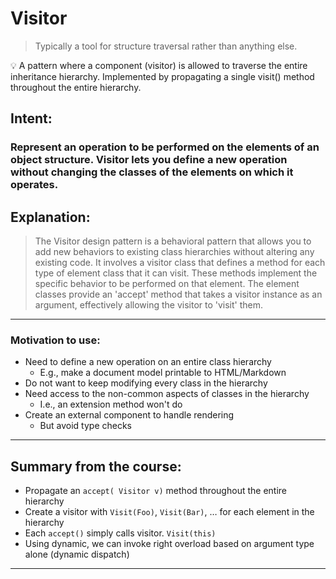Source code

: # Visitor

> Typically a tool for structure traversal rather than anything else.
>

<aside>
💡 A pattern where a component (visitor) is allowed to traverse the entire
inheritance hierarchy. Implemented by propagating a single visit() method throughout the entire hierarchy.

</aside>

## Intent:

### Represent an operation to be performed on the elements of an object structure. Visitor lets you define a new operation without changing the classes of the elements on which it operates.

## Explanation:

> The Visitor design pattern is a behavioral pattern that allows you to add new behaviors to existing class hierarchies without altering any existing code. It involves a visitor class that defines a method for each type of element class that it can visit. These methods implement the specific behavior to be performed on that element. The element classes provide an 'accept' method that takes a visitor instance as an argument, effectively allowing the visitor to 'visit' them.
>

---

### Motivation to use:

- Need to define a new operation on an entire class hierarchy
    - E.g., make a document model printable to HTML/Markdown
- Do not want to keep modifying every class in the hierarchy
- Need access to the non-common aspects of classes in the hierarchy
    - I.e., an extension method won't do
- Create an external component to handle rendering
    - But avoid type checks

---

## Summary from the course:

- Propagate an `accept( Visitor v)` method throughout the entire hierarchy
- Create a visitor with `Visit(Foo)`, `Visit(Bar)`, … for each element in the hierarchy
- Each `accept()` simply calls visitor. `Visit(this)`
- Using dynamic, we can invoke right overload based on argument type alone
(dynamic dispatch)

---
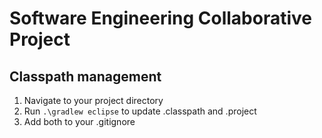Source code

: # Software Engineering Collaborative Project

## Classpath management
1. Navigate to your project directory
2. Run `.\gradlew eclipse` to update .classpath and .project
3. Add both to your .gitignore
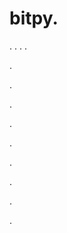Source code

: # bitpy.
.
.
.
.












.






















































.
























.



























.

















































































.































































.































































































.















.




















































.
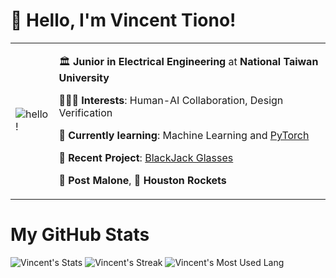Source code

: # 👋 Hello, I'm Vincent Tiono!
<table style="border:none">
<tr>
  <td style="vertical-align: center">
    <img src="https://i.giphy.com/media/v1.Y2lkPTc5MGI3NjExeGRtNmIxYzZxajZ1cjdsNzIwZXBpM2NvOHNydGFtYjNvc2w0aHVrZCZlcD12MV9pbnRlcm5hbF9naWZfYnlfaWQmY3Q9Zw/3o6Zt7FuPXtC9xb3m8/giphy.gif" alt="hello!" ></img>
  </td>
  <td>


🏛️ **Junior in Electrical Engineering** at **National Taiwan University**

👨🏻‍💻 **Interests**: Human-AI Collaboration, Design Verification

💭 **Currently learning**: Machine Learning and [PyTorch](https://www.learnpytorch.io/)

🔬 **Recent Project**: [BlackJack Glasses](https://github.com/Vincent-Tiono/blackjack-glasses.git)

🎸 **Post Malone**, 🏀 **Houston Rockets**


  </td>
</tr>
</table>

# My GitHub Stats

![Vincent's Stats](https://github-readme-stats.vercel.app/api?username=Vincent-Tiono&theme=dark&hide_border=false&include_all_commits=false&count_private=false)
![Vincent's Streak](https://github-readme-streak-stats.herokuapp.com/?user=Vincent-Tiono&theme=dark&hide_border=false)
![Vincent's Most Used Lang](https://github-readme-stats.vercel.app/api/top-langs/?username=Vincent-Tiono&theme=dark&hide_border=false&include_all_commits=false&count_private=false&layout=compact)
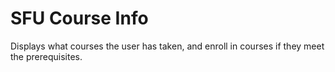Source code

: # SFU Course Info
Displays what courses the user has taken, and enroll in courses if they meet the prerequisites. 









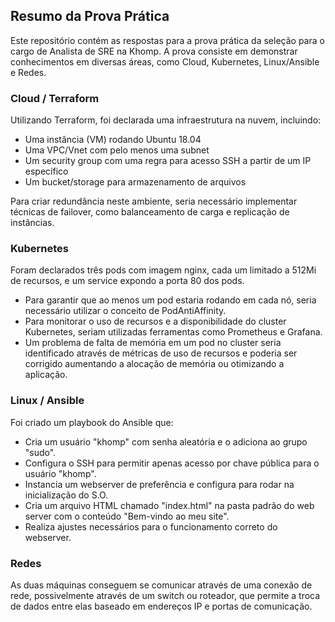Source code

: ## Resumo da Prova Prática

Este repositório contém as respostas para a prova prática da seleção para o cargo de Analista de SRE na Khomp. A prova consiste em demonstrar conhecimentos em diversas áreas, como Cloud, Kubernetes, Linux/Ansible e Redes.

### Cloud / Terraform
Utilizando Terraform, foi declarada uma infraestrutura na nuvem, incluindo:
- Uma instância (VM) rodando Ubuntu 18.04
- Uma VPC/Vnet com pelo menos uma subnet
- Um security group com uma regra para acesso SSH a partir de um IP específico
- Um bucket/storage para armazenamento de arquivos

Para criar redundância neste ambiente, seria necessário implementar técnicas de failover, como balanceamento de carga e replicação de instâncias.

### Kubernetes
Foram declarados três pods com imagem nginx, cada um limitado a 512Mi de recursos, e um service expondo a porta 80 dos pods. 
- Para garantir que ao menos um pod estaria rodando em cada nó, seria necessário utilizar o conceito de PodAntiAffinity.
- Para monitorar o uso de recursos e a disponibilidade do cluster Kubernetes, seriam utilizadas ferramentas como Prometheus e Grafana.
- Um problema de falta de memória em um pod no cluster seria identificado através de métricas de uso de recursos e poderia ser corrigido aumentando a alocação de memória ou otimizando a aplicação.

### Linux / Ansible
Foi criado um playbook do Ansible que:
- Cria um usuário "khomp" com senha aleatória e o adiciona ao grupo "sudo".
- Configura o SSH para permitir apenas acesso por chave pública para o usuário "khomp".
- Instancia um webserver de preferência e configura para rodar na inicialização do S.O.
- Cria um arquivo HTML chamado "index.html" na pasta padrão do web server com o conteúdo "Bem-vindo ao meu site".
- Realiza ajustes necessários para o funcionamento correto do webserver.

### Redes
As duas máquinas conseguem se comunicar através de uma conexão de rede, possivelmente através de um switch ou roteador, que permite a troca de dados entre elas baseado em endereços IP e portas de comunicação.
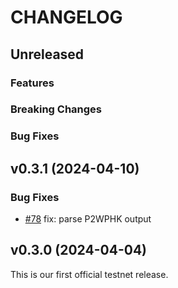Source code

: <!-- markdownlint-disable MD013 -->
<!-- markdownlint-disable MD024 -->

<!--
Changelogs are for humans, not machines.
There should be an entry for every single version.
The same types of changes should be grouped.
The latest version comes first.
The release date of each version is displayed.

Usage:

Change log entries are to be added to the Unreleased section and in one of the following subsections: Features, Breaking Changes, Bug Fixes. Example entry:

* [#<PR-number>](https://github.com/gonative-cc/move-bitcoin-spv/pull/<PR-number>) <description>
-->

# CHANGELOG

## Unreleased

### Features

### Breaking Changes

### Bug Fixes

## v0.3.1 (2024-04-10)

### Bug Fixes

- [#78](https://github.com/gonative-cc/move-bitcoin-spv/pull/78) fix: parse P2WPHK output

## v0.3.0 (2024-04-04)

This is our first official testnet release.
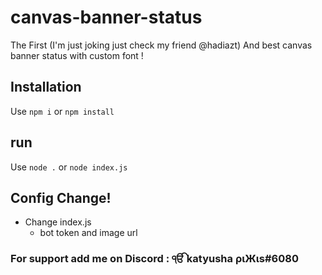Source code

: # canvas-banner-status
The First (I'm just joking just check my friend @hadiazt) And best canvas banner status with custom font !

## Installation

Use `npm i` or `npm install`

## run

Use `node .` or `node index.js`

## Config Change!

- Change index.js
  - bot token and image url

### For support add me on Discord : ੴ katyusha ριЖιs#6080
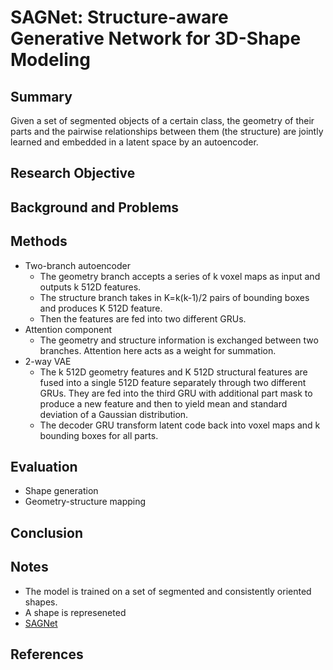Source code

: # SAGNet: Structure-aware Generative Network for 3D-Shape Modeling

## Summary
Given a set of segmented objects of a certain class, the geometry of their parts and the pairwise relationships between them (the structure) are jointly learned and embedded in a latent space by an autoencoder. 
## Research Objective

## Background and Problems

## Methods
- Two-branch autoencoder
	- The geometry branch accepts a series of k voxel maps as input and outputs k 512D features. 
	- The structure branch takes in K=k(k-1)/2 pairs of bounding boxes and produces K 512D feature.
	- Then the features are fed into two different GRUs.
- Attention component
	- The geometry and structure information is exchanged between two branches. Attention here acts as a weight for summation.
- 2-way VAE
	- The k 512D geometry features and K 512D structural features are fused into a single 512D feature separately through two different GRUs. They are fed into the third GRU with additional part mask to produce a new feature and then to yield mean and standard deviation of a Gaussian distribution.
	- The decoder GRU transform latent code back into voxel maps and k bounding boxes for all parts.
## Evaluation
- Shape generation
- Geometry-structure mapping
## Conclusion

## Notes
- The model is trained on a set of segmented and consistently oriented shapes.
- A shape is represeneted 
- [SAGNet](https://github.com/zhijieW94/SAGNet)
## References
<!--stackedit_data:
eyJoaXN0b3J5IjpbLTczMjQ1NjEyMSwyMDY0MDY1Mjg5XX0=
-->
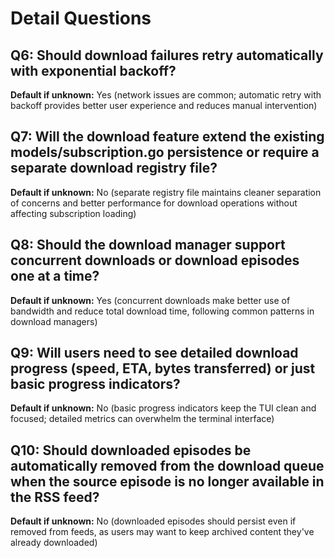 # Detail Questions

## Q6: Should download failures retry automatically with exponential backoff?
**Default if unknown:** Yes (network issues are common; automatic retry with backoff provides better user experience and reduces manual intervention)

## Q7: Will the download feature extend the existing models/subscription.go persistence or require a separate download registry file?
**Default if unknown:** No (separate registry file maintains cleaner separation of concerns and better performance for download operations without affecting subscription loading)

## Q8: Should the download manager support concurrent downloads or download episodes one at a time?
**Default if unknown:** Yes (concurrent downloads make better use of bandwidth and reduce total download time, following common patterns in download managers)

## Q9: Will users need to see detailed download progress (speed, ETA, bytes transferred) or just basic progress indicators?
**Default if unknown:** No (basic progress indicators keep the TUI clean and focused; detailed metrics can overwhelm the terminal interface)

## Q10: Should downloaded episodes be automatically removed from the download queue when the source episode is no longer available in the RSS feed?
**Default if unknown:** No (downloaded episodes should persist even if removed from feeds, as users may want to keep archived content they've already downloaded)
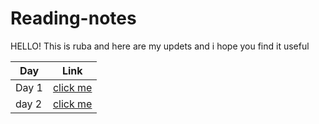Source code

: # Reading-notes


HELLO! This is ruba and here are my updets and i hope you find it useful 


Day | Link
------------ | -------------
Day 1 | [click me](https://github.com/RubaBanat/Readingme)
day 2 | [click me](https://github.com/RubaBanat/reading-notes/blob/main/readme03.md)



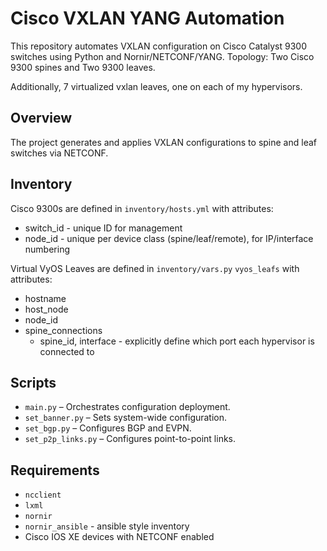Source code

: 
# Cisco VXLAN YANG Automation

This repository automates VXLAN configuration on Cisco Catalyst 9300 switches using Python and Nornir/NETCONF/YANG.
Topology: Two Cisco 9300 spines and Two 9300 leaves.

Additionally, 7 virtualized vxlan leaves, one on each of my hypervisors.

## Overview

The project generates and applies VXLAN configurations to spine and leaf switches via NETCONF.

## Inventory

Cisco 9300s are defined in `inventory/hosts.yml` with attributes:
- switch_id - unique ID for management
- node_id - unique per device class (spine/leaf/remote), for IP/interface numbering

Virtual VyOS Leaves are defined in `inventory/vars.py` `vyos_leafs` with attributes:
- hostname
- host_node
- node_id
- spine_connections
  - spine_id, interface - explicitly define which port each hypervisor is connected to


## Scripts

- `main.py` – Orchestrates configuration deployment.
- `set_banner.py` – Sets system-wide configuration.
- `set_bgp.py` – Configures BGP and EVPN.
- `set_p2p_links.py` – Configures point-to-point links.

## Requirements

- `ncclient`
- `lxml`
- `nornir`
- `nornir_ansible` - ansible style inventory
- Cisco IOS XE devices with NETCONF enabled
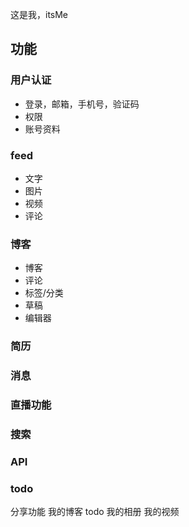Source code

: 这是我，itsMe

## 功能
### 用户认证
* 登录，邮箱，手机号，验证码
* 权限
* 账号资料

### feed
* 文字
* 图片
* 视频
* 评论

### 博客
* 博客
* 评论
* 标签/分类
* 草稿
* 编辑器

### 简历

### 消息

### 直播功能

### 搜索

### API

### todo

分享功能
我的博客
todo
我的相册
我的视频
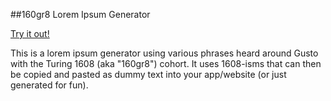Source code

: ##160gr8 Lorem Ipsum Generator

[Try it out!](https://gness1804.github.io/160gr8-lorem-ipsum-gen/)

This is a lorem ipsum generator using various phrases heard around Gusto with the Turing 1608 (aka "160gr8") cohort. It uses 1608-isms that can then be copied and pasted as dummy text into your app/website (or just generated for fun).

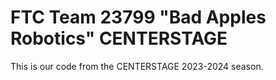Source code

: # FTC Team 23799 "Bad Apples Robotics" CENTERSTAGE
This is our code from the CENTERSTAGE 2023-2024 season.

== == ==

▶ [Your instructions]
Scan the entries and show every line in which the word "gonative" is found.

▶ [Task result]
* [#<PR-number>](https://github.com/gonative-cc/move-bitcoin-spv/pull/<PR-number>) <description>
- [#78](https://github.com/gonative-cc/move-bitcoin-spv/pull/78) fix: parse P2WPHK output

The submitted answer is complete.